> And the FEC does NOT require a birth certificate!
WHY don’t they?
How would you expect me to know? Most likely because this issue has never come up (that someone was not born in the US who ran for president).
I just added this to my blog post about Fukino’s e-mail. I’ve got clickable links to the sources cited there at http://butterdezillion.wordpress.com/2010/02/23/confirmation-that-certificate-number-given-by-state-registrar%e2%80%99s-office/ :
UPDATE - Feb 25, 2010
What Fukino stated about the state registrar assigning the certificate numbers is regularly stated in the National Vital Statistics Reports when they explain why using 50% sampling is still accurate. For instance, on page 232 of the 1961 National Vital Statistics Report on Natality it says:
“With few exceptions, records are numbered in the State offices of vital stadstics as they are received from the local offices. The assignment of the last digit in the number is not selective, and the systematic sample of even-numbered records may be assumed to be unbiased. Furthermore, because the records are almost always in geographic order before numbering, twice the sample count of births occurrring in the great majority of counties in table 3-1 in Section 3 is virtually the same as the corresponding figure based on all records,”

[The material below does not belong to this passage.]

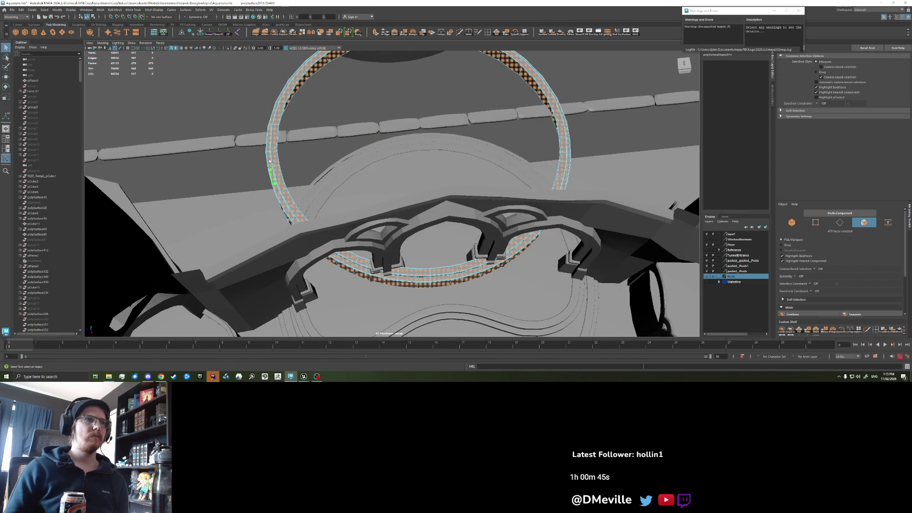
# - Set symmetry to Object Z and select face loops along the ring
pyautogui.click(185, 17)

On page 356 of the 1971 Report a similar statement is made - although we know from the DOH Administrative Rules, Chapter 8, Section 4 that local registrars were to devlier certificates to the State Registrar’s office weekly rather than monthly (except for outlying islands, which were to mail certificates on the 4th of the month). Page 347 of the 1971 report contains an image of the 1968 revision of the standard birth certificate, which includes a space to record a local file number as well as the birth number - reflecting that the local registrars keep their own file numbers for locating the documents but the birth (or certificate) number is distinct from that.